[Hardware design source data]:
——
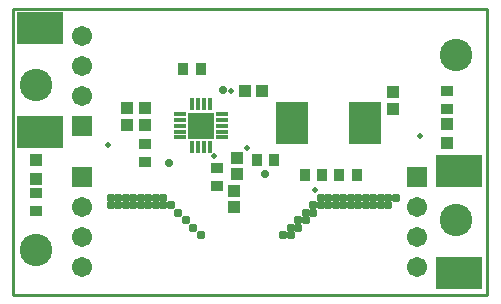
<source format=gts>
G04 Layer_Color=8388736*
%FSLAX25Y25*%
%MOIN*%
G70*
G01*
G75*
%ADD21C,0.01000*%
%ADD45R,0.04343X0.03950*%
%ADD46R,0.04343X0.03556*%
%ADD47O,0.04343X0.01587*%
%ADD48O,0.01587X0.04343*%
%ADD49R,0.08871X0.08871*%
%ADD50R,0.03556X0.04343*%
%ADD51R,0.03950X0.04343*%
%ADD52C,0.01981*%
%ADD53R,0.10839X0.14186*%
%ADD54R,0.03950X0.03950*%
%ADD55C,0.10800*%
%ADD56R,0.15800X0.10800*%
%ADD57C,0.06706*%
%ADD58R,0.06706X0.06706*%
%ADD59C,0.03100*%
%ADD60C,0.02800*%
%ADD61C,0.02769*%
D21*
X29500Y0D02*
X140500D01*
X170500D01*
Y48000D01*
Y95500D01*
X12500D02*
X170500D01*
X12500Y29500D02*
Y95500D01*
Y0D02*
X29500D01*
X12500D02*
Y29500D01*
D45*
X50476Y62279D02*
D03*
Y56768D02*
D03*
X56476Y62279D02*
D03*
Y56768D02*
D03*
X86976Y45779D02*
D03*
Y40268D02*
D03*
X85976Y34780D02*
D03*
Y29268D02*
D03*
X139000Y62244D02*
D03*
Y67756D02*
D03*
D46*
X56476Y50476D02*
D03*
Y44571D02*
D03*
X80476Y42476D02*
D03*
Y36571D02*
D03*
X20000Y33953D02*
D03*
Y28047D02*
D03*
X157000Y62047D02*
D03*
Y67953D02*
D03*
D47*
X82063Y60461D02*
D03*
Y58492D02*
D03*
Y56524D02*
D03*
Y54555D02*
D03*
Y52587D02*
D03*
X67890D02*
D03*
Y54555D02*
D03*
Y56524D02*
D03*
Y58492D02*
D03*
Y60461D02*
D03*
D48*
X77929Y49437D02*
D03*
X75961D02*
D03*
X73992D02*
D03*
X72024D02*
D03*
Y63610D02*
D03*
X73992D02*
D03*
X75961D02*
D03*
X77929D02*
D03*
D49*
X74976Y56524D02*
D03*
D50*
X74929Y75524D02*
D03*
X69024D02*
D03*
X93524Y45024D02*
D03*
X99429D02*
D03*
X115453Y40000D02*
D03*
X109547D02*
D03*
X126953D02*
D03*
X121047D02*
D03*
D51*
X95232Y68024D02*
D03*
X89720D02*
D03*
D52*
X79203Y46494D02*
D03*
X113000Y35244D02*
D03*
X85000Y68197D02*
D03*
X90500Y49197D02*
D03*
X148000Y53197D02*
D03*
X44000Y50197D02*
D03*
D53*
X129606Y57500D02*
D03*
X105394D02*
D03*
D54*
X157000Y50752D02*
D03*
Y57248D02*
D03*
X20000Y45248D02*
D03*
Y38752D02*
D03*
D55*
X160000Y25000D02*
D03*
X20000Y70000D02*
D03*
Y15000D02*
D03*
X160000Y80000D02*
D03*
D56*
X161000Y41500D02*
D03*
Y7500D02*
D03*
X21476Y54524D02*
D03*
Y89024D02*
D03*
D57*
X35476Y86524D02*
D03*
Y76524D02*
D03*
Y66524D02*
D03*
X146976Y9524D02*
D03*
Y19524D02*
D03*
Y29524D02*
D03*
X35476Y9524D02*
D03*
Y29524D02*
D03*
Y19524D02*
D03*
D58*
Y56524D02*
D03*
X146976Y39524D02*
D03*
X35476D02*
D03*
D59*
X140000Y32500D02*
D03*
X137500D02*
D03*
Y30000D02*
D03*
X135000Y32500D02*
D03*
Y30000D02*
D03*
X132500Y32500D02*
D03*
Y30000D02*
D03*
X130000Y32500D02*
D03*
Y30000D02*
D03*
X127500Y32500D02*
D03*
Y30000D02*
D03*
X125000Y32500D02*
D03*
Y30000D02*
D03*
X122500Y32500D02*
D03*
Y30000D02*
D03*
X120000Y32500D02*
D03*
Y30000D02*
D03*
X117500Y32500D02*
D03*
Y30000D02*
D03*
X115000Y32500D02*
D03*
Y30000D02*
D03*
X112500D02*
D03*
Y27500D02*
D03*
X110000D02*
D03*
Y25000D02*
D03*
X107500D02*
D03*
Y22500D02*
D03*
X105000D02*
D03*
Y20000D02*
D03*
X102500D02*
D03*
X75000D02*
D03*
X72500Y22500D02*
D03*
X70000Y25000D02*
D03*
X67500Y27500D02*
D03*
X65000Y30000D02*
D03*
X62500Y32500D02*
D03*
Y30000D02*
D03*
X60000Y32500D02*
D03*
Y30000D02*
D03*
X57500Y32500D02*
D03*
Y30000D02*
D03*
X55000Y32500D02*
D03*
Y30000D02*
D03*
X52500Y32500D02*
D03*
Y30000D02*
D03*
X50000Y32500D02*
D03*
Y30000D02*
D03*
X47500Y32500D02*
D03*
Y30000D02*
D03*
X45000Y32500D02*
D03*
Y30000D02*
D03*
D60*
X82476Y68524D02*
D03*
X96476Y40524D02*
D03*
X64476Y44024D02*
D03*
D61*
X72811Y54358D02*
D03*
Y58689D02*
D03*
X77142Y54358D02*
D03*
Y58689D02*
D03*
M02*

</source>
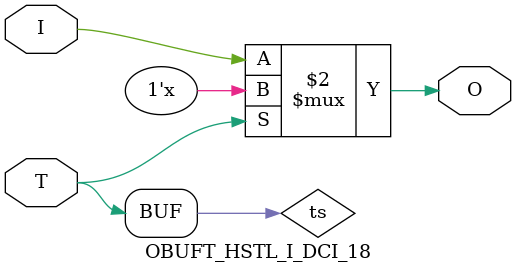
<source format=v>

/*

FUNCTION    : TRI-STATE OUTPUT BUFFER

*/

`celldefine
`timescale  100 ps / 10 ps

module OBUFT_HSTL_I_DCI_18 (O, I, T);

    output O;

    input  I, T;

    or O1 (ts, 1'b0, T);
    bufif0 T1 (O, I, ts);

endmodule

</source>
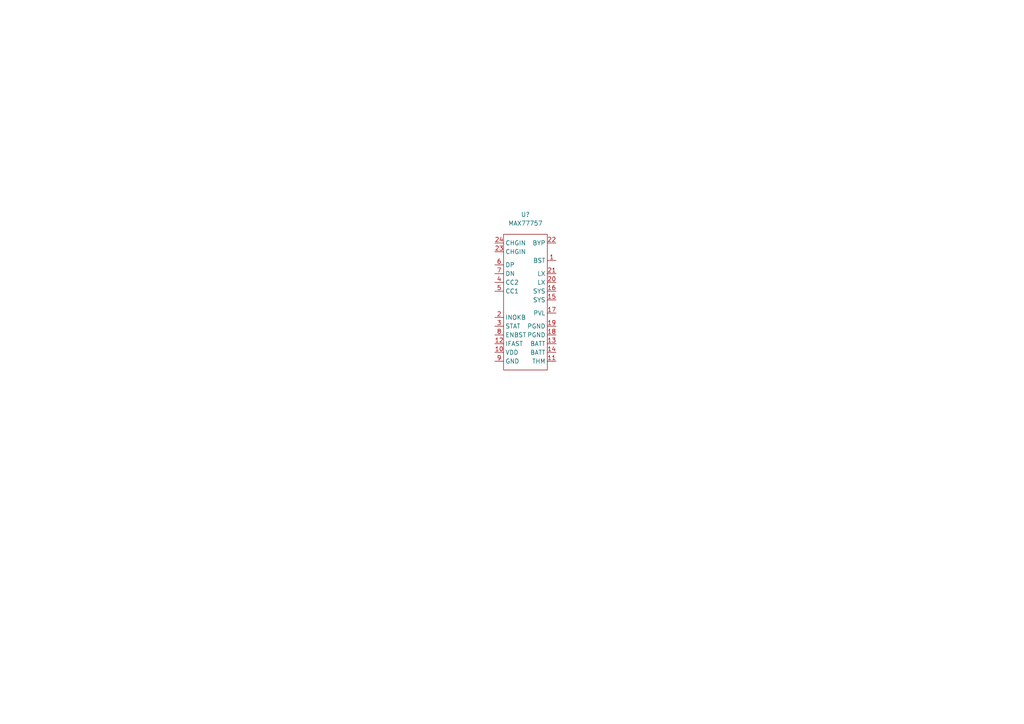
<source format=kicad_sch>
(kicad_sch (version 20211123) (generator eeschema)

  (uuid e898dd53-6de1-44d1-9643-f67f2c6311d8)

  (paper "A4")

  


  (symbol (lib_id "314_power_management_ic:MAX77757") (at 152.4 86.995 0) (unit 1)
    (in_bom yes) (on_board yes) (fields_autoplaced)
    (uuid db1fa44a-90e3-4b8f-9204-056fdb3aa41c)
    (property "Reference" "U?" (id 0) (at 152.4 62.23 0))
    (property "Value" "MAX77757" (id 1) (at 152.4 64.77 0))
    (property "Footprint" "" (id 2) (at 134.62 84.455 0)
      (effects (font (size 1.27 1.27)) hide)
    )
    (property "Datasheet" "" (id 3) (at 134.62 84.455 0)
      (effects (font (size 1.27 1.27)) hide)
    )
    (pin "1" (uuid 5a2b7dd8-9246-4f19-bfda-a4ffe3824875))
    (pin "10" (uuid 33f83866-1152-4344-a28c-ee33872535dd))
    (pin "11" (uuid 83794dc4-56ef-4c97-9e5d-206bcb7bb259))
    (pin "12" (uuid 774d66e3-e902-4044-9077-963124251b13))
    (pin "13" (uuid 71bad6b5-fbca-4eb4-8600-f02450a6f059))
    (pin "14" (uuid a4fce3dd-0f8d-458e-8b9c-3cee9fd67040))
    (pin "15" (uuid 02646e05-86cd-4a7f-86e5-5e8e7ae43100))
    (pin "16" (uuid dc93c3ba-92ed-4e4a-9aa7-2395d3251037))
    (pin "17" (uuid 9a46b6e2-c2a1-47f6-9c19-69159d162d99))
    (pin "18" (uuid 95676fc3-4a71-4ec4-83ce-83c7c152672d))
    (pin "19" (uuid a02dacad-0173-4c70-9f68-493d28d00131))
    (pin "2" (uuid 988d8d95-4884-40fd-b229-62a12d70e3a6))
    (pin "20" (uuid d239a752-15b4-4f35-a26d-3929600b8dbc))
    (pin "21" (uuid 0df6f606-8d99-4c45-bad8-840f6222ae3e))
    (pin "22" (uuid 1f7b85f1-1f5f-4f8e-a0f2-adc973db3f1b))
    (pin "23" (uuid 8834ce2b-4fdb-4eef-8054-9539045351db))
    (pin "24" (uuid d2b51795-5ba1-4031-8bd8-97fbcffe9920))
    (pin "3" (uuid a7052f9a-3099-42fb-bfa9-6f606ae065c9))
    (pin "4" (uuid 79d3ec6f-5afa-4d87-a7c3-36e8cbfa64b8))
    (pin "5" (uuid b0f673b4-920c-4d24-9554-caf58d19b00c))
    (pin "6" (uuid da632301-25c6-49d6-bdbd-e29bf1beaf38))
    (pin "7" (uuid 653a251a-1b2b-4af3-81a3-c8c67785434f))
    (pin "8" (uuid 539b7f74-45d3-4e8d-a57f-510111d9d098))
    (pin "9" (uuid 50bcc923-3b68-4574-9615-89090674ece0))
  )
)

</source>
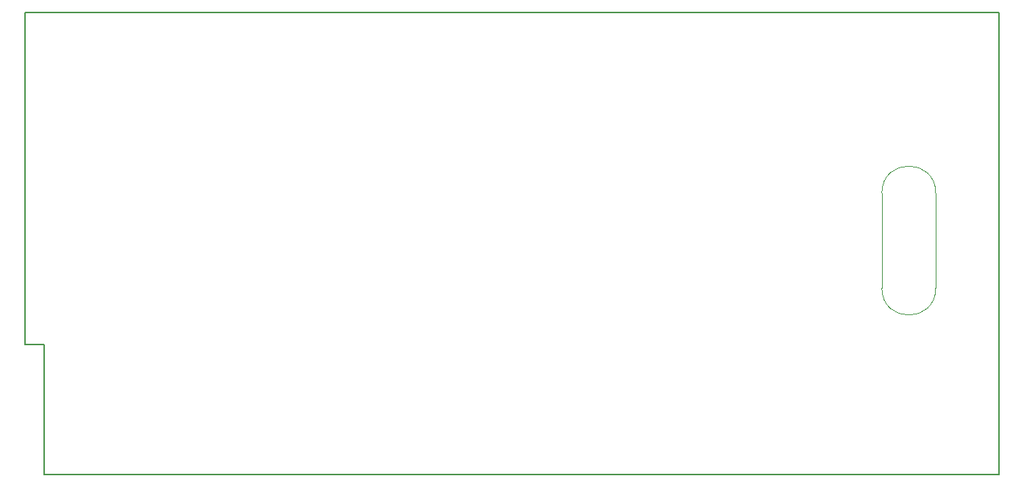
<source format=gbr>
%TF.GenerationSoftware,KiCad,Pcbnew,5.1.9+dfsg1-1*%
%TF.CreationDate,2021-05-17T19:44:08-07:00*%
%TF.ProjectId,Flight_Comp,466c6967-6874-45f4-936f-6d702e6b6963,rev?*%
%TF.SameCoordinates,Original*%
%TF.FileFunction,Profile,NP*%
%FSLAX46Y46*%
G04 Gerber Fmt 4.6, Leading zero omitted, Abs format (unit mm)*
G04 Created by KiCad (PCBNEW 5.1.9+dfsg1-1) date 2021-05-17 19:44:08*
%MOMM*%
%LPD*%
G01*
G04 APERTURE LIST*
%TA.AperFunction,Profile*%
%ADD10C,0.120000*%
%TD*%
%TA.AperFunction,Profile*%
%ADD11C,0.200000*%
%TD*%
G04 APERTURE END LIST*
D10*
X204343000Y-106629200D02*
G75*
G03*
X210540600Y-106629200I3098800J0D01*
G01*
X204342974Y-95643700D02*
G75*
G02*
X210540626Y-95643700I3098826J0D01*
G01*
X210540600Y-106629200D02*
X210540600Y-95643700D01*
X204343000Y-106629200D02*
X204343000Y-95643700D01*
D11*
X217830400Y-128104900D02*
X107924600Y-128104900D01*
X107924600Y-113080800D02*
X107924600Y-128104900D01*
X105752900Y-113080800D02*
X107924600Y-113080800D01*
X217830400Y-74815700D02*
X217830400Y-128104900D01*
X105752900Y-74815700D02*
X217830400Y-74815700D01*
X105752900Y-113080800D02*
X105752900Y-74815700D01*
M02*

</source>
——
[PROBLEM DESCRIPTION]: Produce only the lines from the line containing "(kicad_sch (version 20211123)" through the line containing "(in_bom yes) (on_board", inclusive of both, exactly as they stand in the entries above.

[WORKED SOLUTION]:
(kicad_sch (version 20211123) (generator eeschema)

  (uuid e898dd53-6de1-44d1-9643-f67f2c6311d8)

  (paper "A4")

  


  (symbol (lib_id "314_power_management_ic:MAX77757") (at 152.4 86.995 0) (unit 1)
    (in_bom yes) (on_board yes) (fields_autoplaced)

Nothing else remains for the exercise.